Mrs. Pollards Receipt for Making Waffles – Historical Context

0 Comments | December 1, 2014


Take one quart of Milk seven Eggs half a pound of Butter rose water to the taste mix these together with a little yeast then stir in flour sufficient to make a thick batter then set it to rise (To make the orange Pudding. Take two or three fair Oranges boil the peals in 2 or 3 waters till the bitterness is out of them then take out all the white part with a Tea spoon[.] Grind it with half a pound of Sugar and half a pound of butter and the yolks of sixteen Eggs beat them all together ~

The story of a waffle, while winding into the past, definitively makes its prominence as a religious symbol of communion for Christians. Before waffles came to resemble their large and defined shape, they were ornate relics called “wafers” or “oublies.” Although this food became prominent with the start of the Church, its first cultural documentation was in France in 1393, when Menagier de Paris was a published as a pamphlet for women written by men. This pseudo-cookbook describes waffles in four ways, “thin with grated cheese…[with] wine and no eggs…[with] eggs and wine…with cheese in the middle.” From France, documentation of waffles spread to Germany and the Netherlands, where yeast was introduced to the recipe in the former while irons were introduced by the latter. The fame of this food made its way from the mouths of the people to the art of Pieter Bruegel and Pieter Aertsen who included waffles in their depiction of human interactions in the mid-1550s. In America, waffles were first introduced by Puritans with Dutch heritage, and later by Thomas Jefferson after his term as ambassador to France. However it wasn’t until Expo 58 and the 1964 New York’s World Fair that this common day treat gained its modern popularity. Today, waffles are enjoyed as a breakfast, topped with ice cream or smothered with syrup, or served with a side of fried chicken. They have come to represent the industrialization and the cheapening of sugar and butter as staple foods as they have become branded by both Eggo and Waffle House.

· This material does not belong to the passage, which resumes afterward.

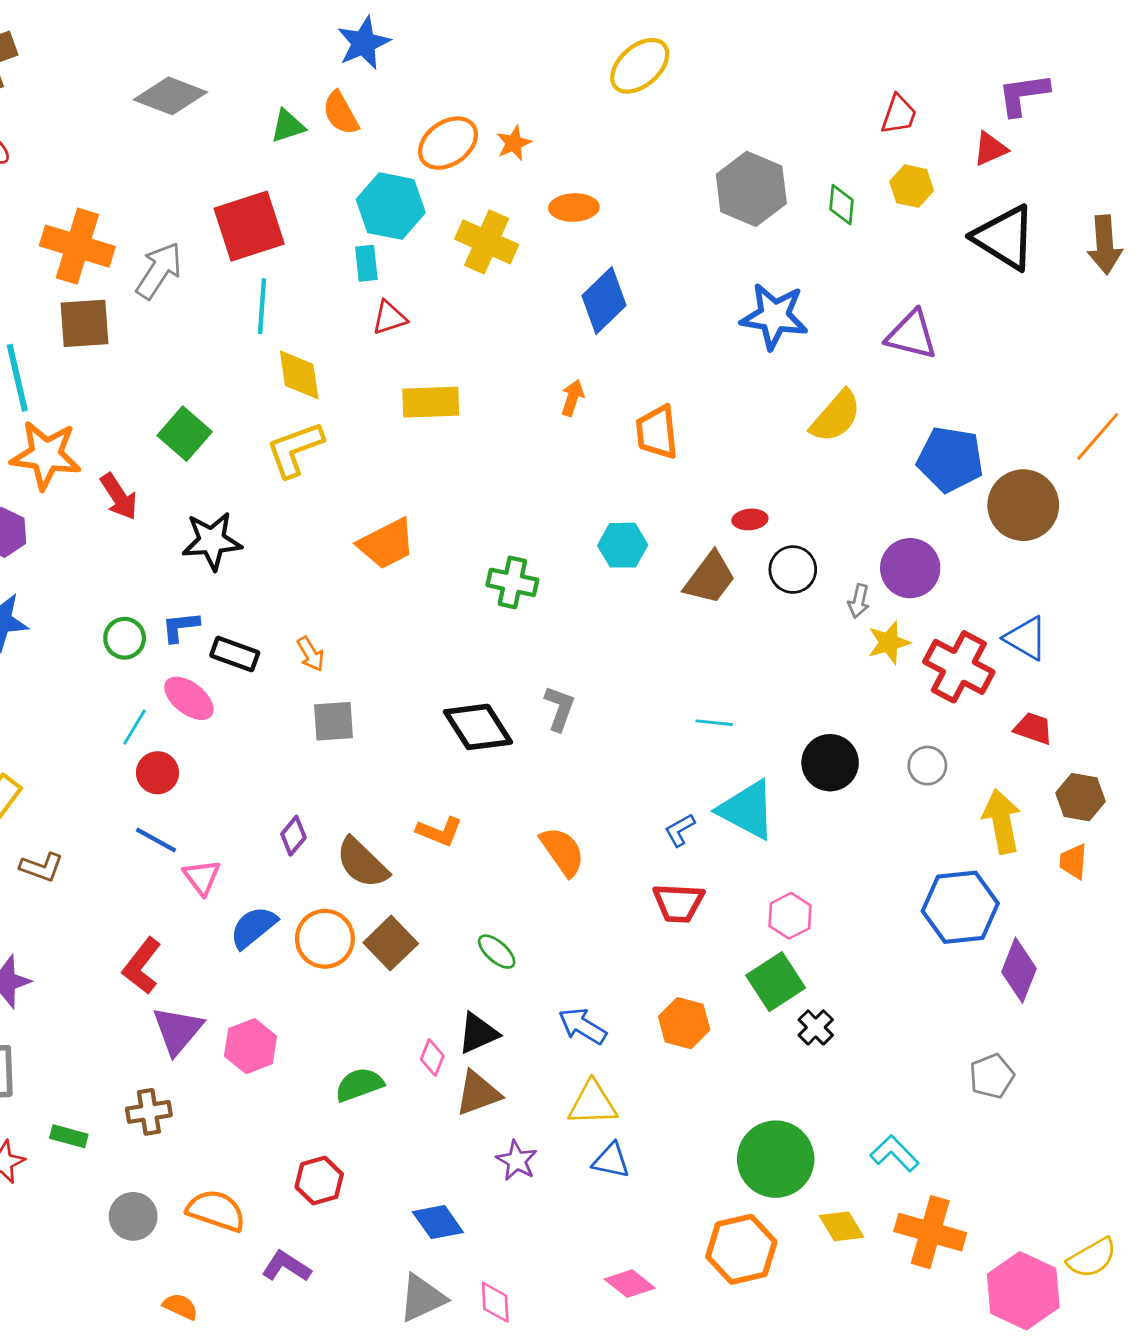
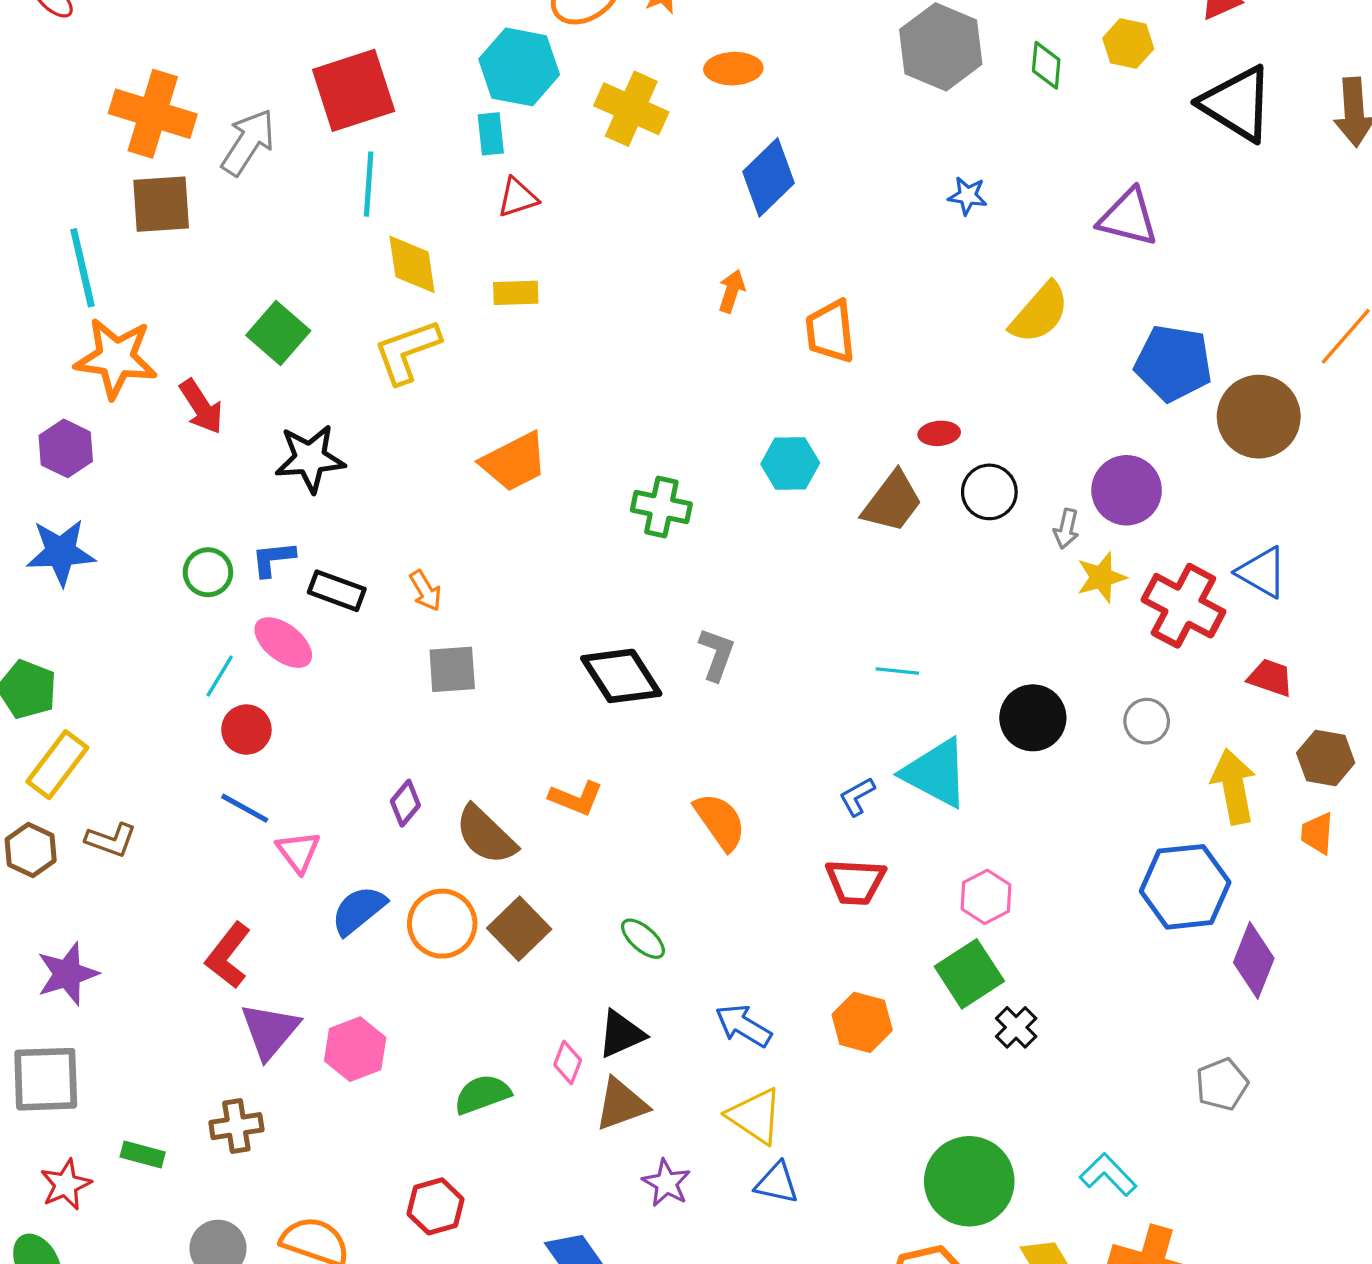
blue star: (774, 316) -> (968, 196), size x0.5
yellow rectangle: (431, 402) -> (516, 293), moved, size x0.7
yellow triangle: (593, 1103) -> (755, 1116), turned 36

Waffles have been entrusted with savory goodness since their beginning in ancient Greece, and for that reason, have become symbolic for both pleasure and desire. These ideas were conjured before Thomas Jefferson introduced the idea of excess with his “waffle frolics” as Geoffrey Chaucer in his 14th century collection, the Canterbury Tales uses waffles as a means of temptation or seduction. In his story, “Miller’s Tale,” Chaucer describes a story of lust and humor as the charming Nicholas, a tenant of John the carpenter, seems to successfully outwit all those around him. In the story, he successfully “beds” the wife of his landlord through elaborate lies and tricks Absolon, a priest who also longs for this young wife. Absolon, while subsidiary to the larger plot, tries to impress and seduce the women of his affection by grand-gestures, “and waffles piping hot out of the fire” (Chaucer). The role of waffles is solidified in this passage as an extravagance similar to the idea of the “current” waffle, smothered in its toppings and ice cream, similarly details. To the contrary, waffles become a common staple in the American breakfast through history, as witnessed in the Virginia Housewife’s receipt for “Wafers.” Mary Randolph wrote this cookbook to be a common book of American society rather than a staple of solely the elitist, American South or those in excess.